EXERCISE DIRECTIONS: Ignoring the pictures, repeat every entry below exactly as it appears.

(Source data)

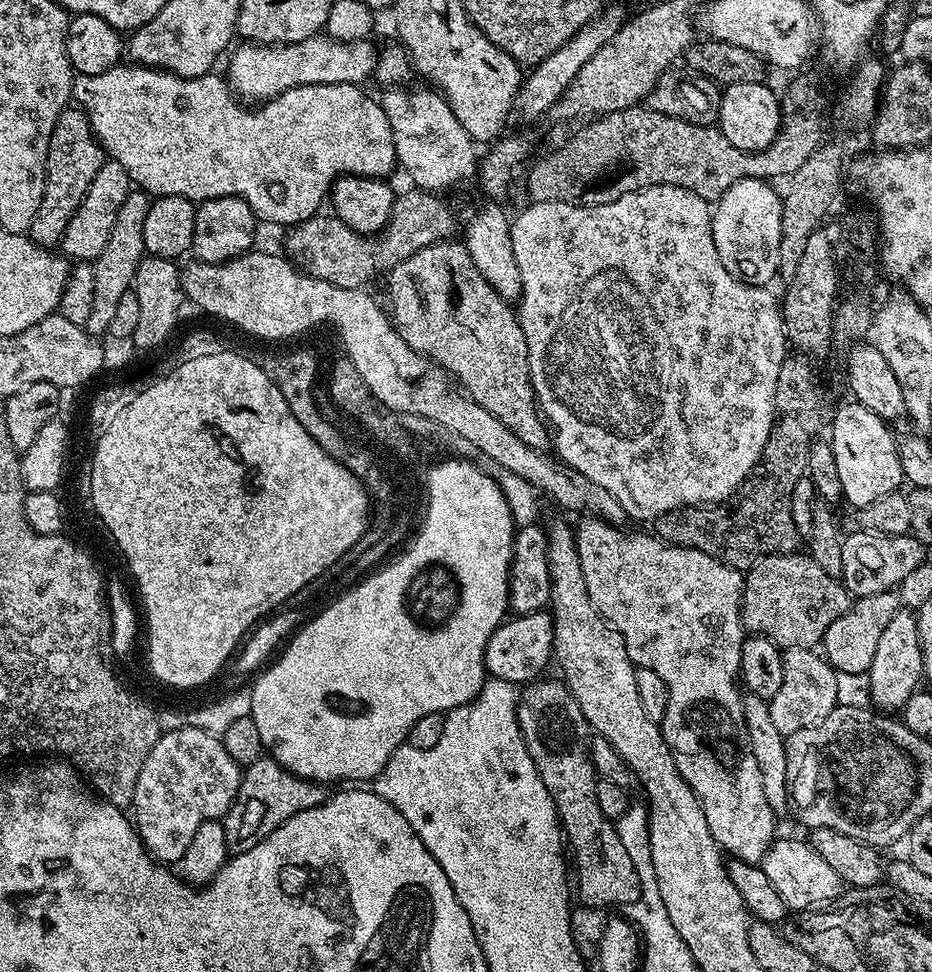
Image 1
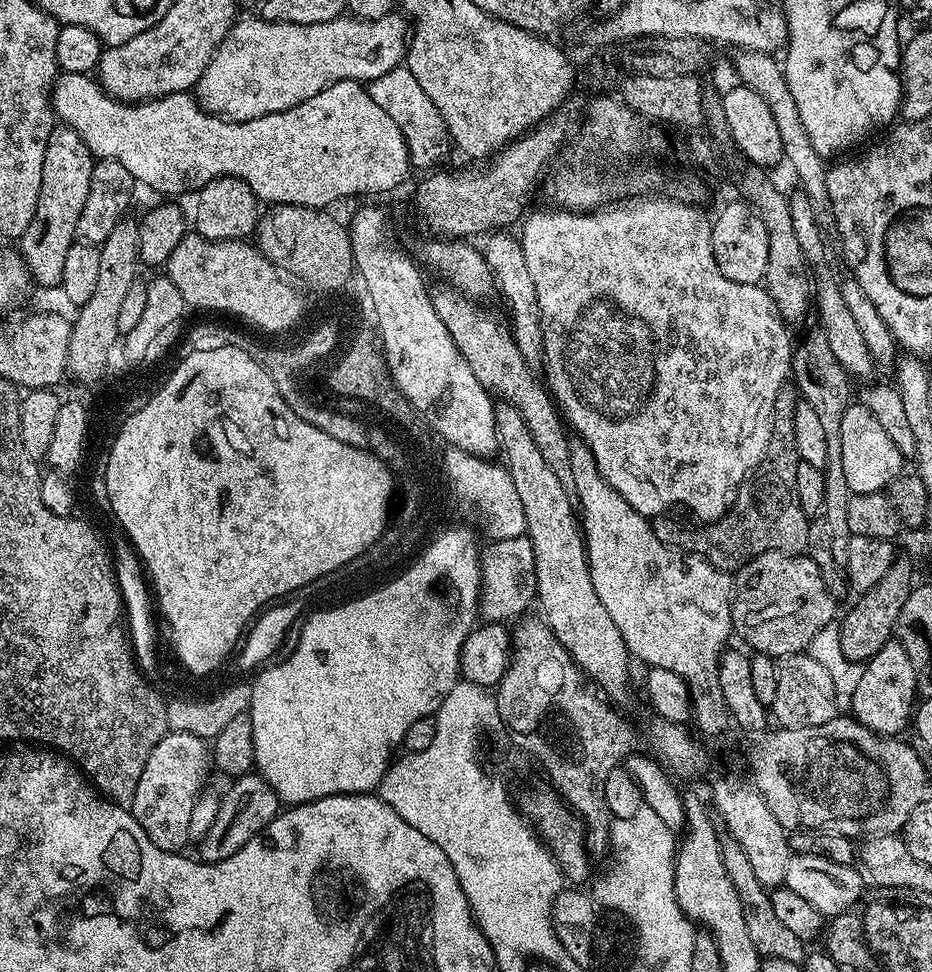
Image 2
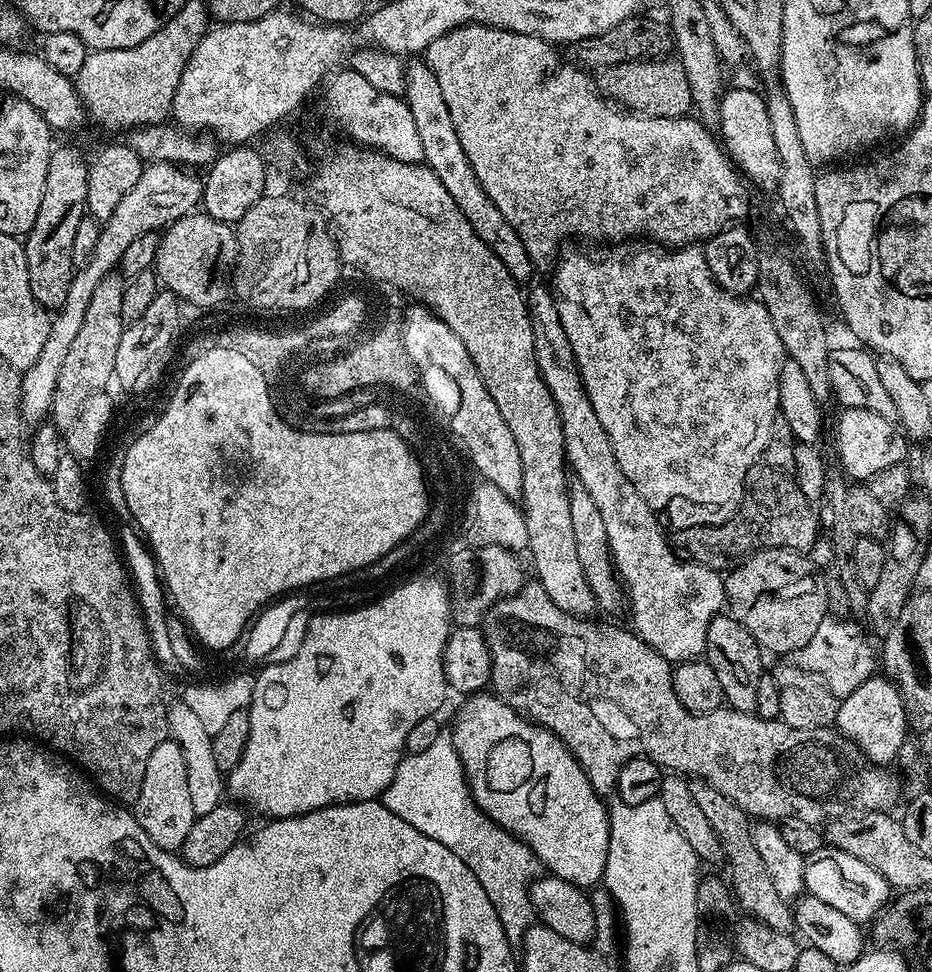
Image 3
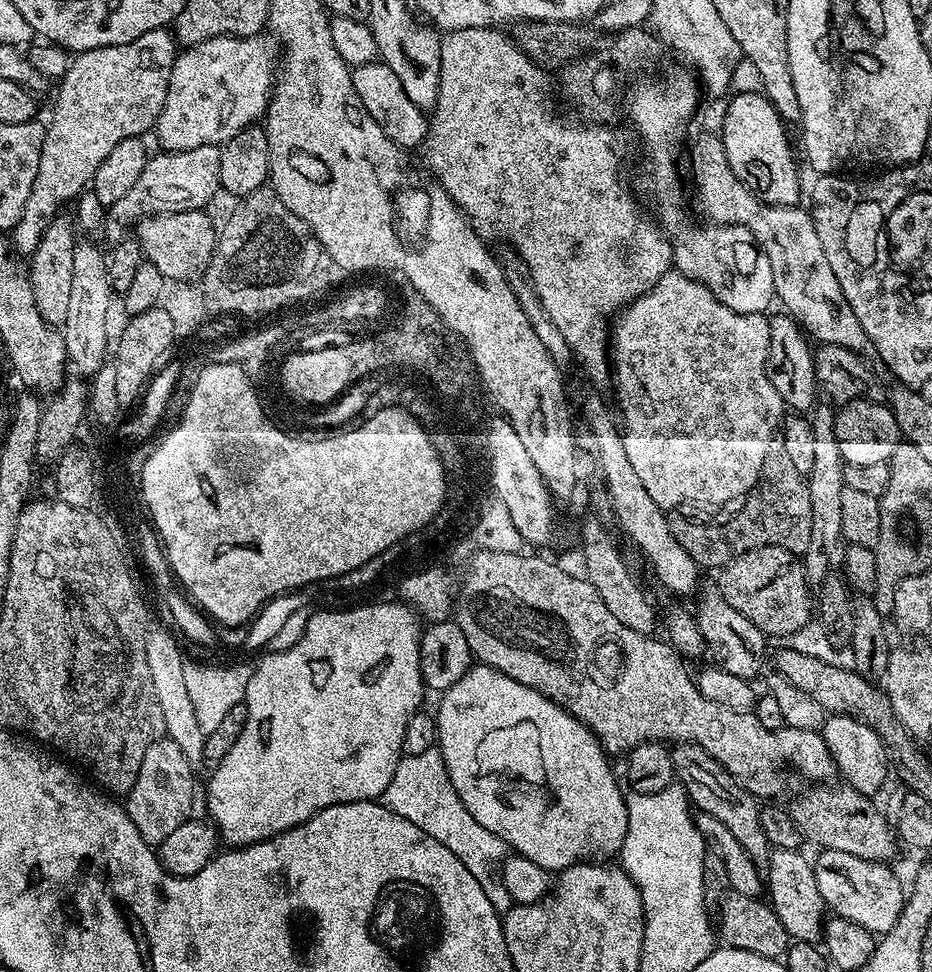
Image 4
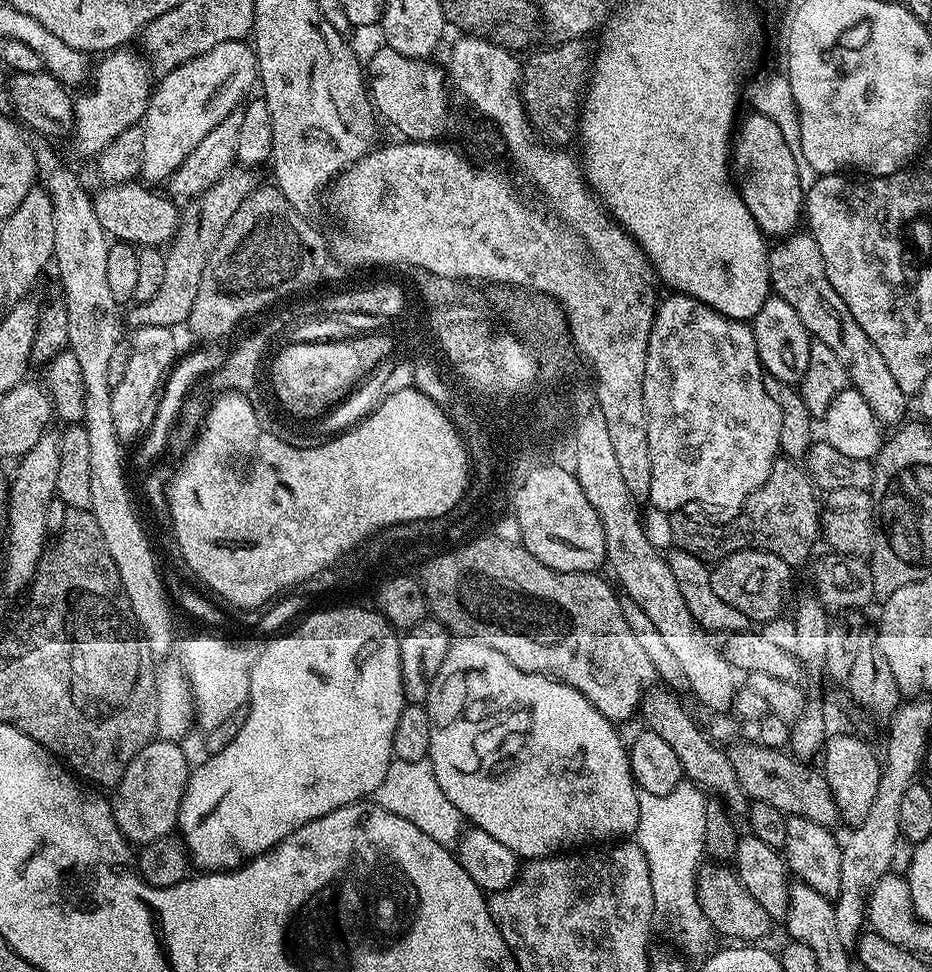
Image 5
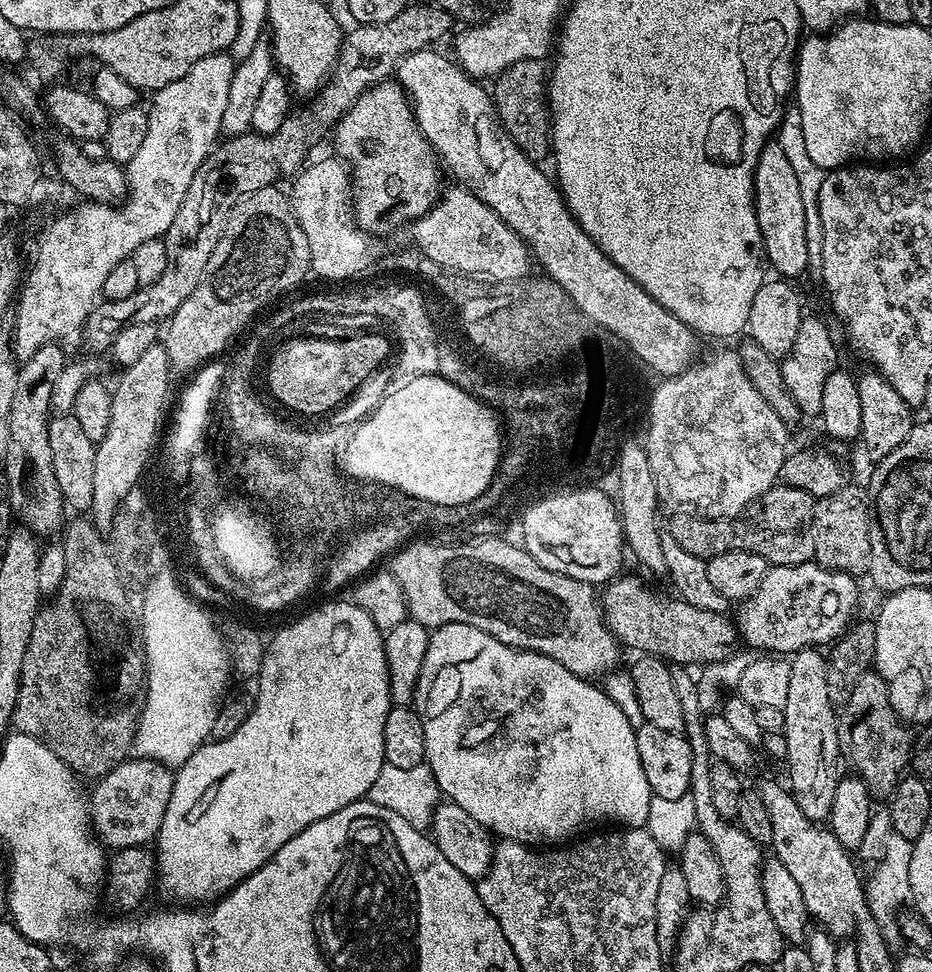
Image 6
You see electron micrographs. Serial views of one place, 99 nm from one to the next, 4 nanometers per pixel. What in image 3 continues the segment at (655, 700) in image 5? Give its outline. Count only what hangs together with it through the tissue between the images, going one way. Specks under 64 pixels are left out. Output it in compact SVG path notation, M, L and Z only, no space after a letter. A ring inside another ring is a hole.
M702 780L691 781L694 801L706 814L707 821L714 828L718 836L718 842L724 851L724 864L727 879L734 893L734 900L737 905L745 908L747 915L753 920L761 920L766 926L770 926L779 932L791 933L794 928L794 912L789 901L778 894L778 890L770 882L770 873L766 865L762 863L762 857L758 855L758 846L754 846L752 837L752 824L748 813L741 810L726 794L714 790L714 786L704 783Z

ANSWER BOX:
Image 1
Image 2
Image 3
Image 4
Image 5
Image 6
You see electron micrographs. Serial views of one place, 99 nm from one to the next, 4 nanometers per pixel. What in image 3 continues the segment at (655, 700) in image 5? Give its outline. Count only what hangs together with it through the tissue between the images, going one way. Specks under 64 pixels are left out. Output it in compact SVG path notation, M, L and Z only, no space after a letter. A ring inside another ring is a hole.
M702 780L691 781L694 801L706 814L707 821L714 828L718 836L718 842L724 851L724 864L727 879L734 893L734 900L737 905L745 908L747 915L753 920L761 920L766 926L770 926L779 932L791 933L794 928L794 912L789 901L778 894L778 890L770 882L770 873L766 865L762 863L762 857L758 855L758 846L754 846L752 837L752 824L748 813L741 810L726 794L714 790L714 786L704 783Z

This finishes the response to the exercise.